**What you have to do:** Reproduce the text of every entry below line for line, omitting the images from your answer.
◆ ◆ ◆ ◆ ◆ ◆ ◆
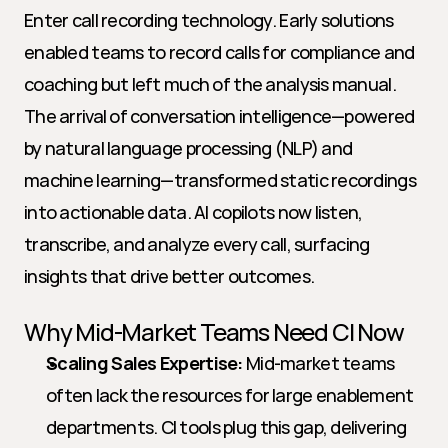
Enter call recording technology. Early solutions 
enabled teams to record calls for compliance and 
coaching but left much of the analysis manual. 
The arrival of conversation intelligence—powered 
by natural language processing (NLP) and 
machine learning—transformed static recordings 
into actionable data. AI copilots now listen, 
transcribe, and analyze every call, surfacing 
insights that drive better outcomes.
Why Mid-Market Teams Need CI Now
Scaling Sales Expertise:
 Mid-market teams 
often lack the resources for large enablement 
departments. CI tools plug this gap, delivering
◆ ◆ ◆ ◆ ◆ ◆ ◆
**Task output:**
Enter call recording technology. Early solutions 
enabled teams to record calls for compliance and 
coaching but left much of the analysis manual. 
The arrival of conversation intelligence—powered 
by natural language processing (NLP) and 
machine learning—transformed static recordings 
into actionable data. AI copilots now listen, 
transcribe, and analyze every call, surfacing 
insights that drive better outcomes.
Why Mid-Market Teams Need CI Now
Scaling Sales Expertise:
 Mid-market teams 
often lack the resources for large enablement 
departments. CI tools plug this gap, delivering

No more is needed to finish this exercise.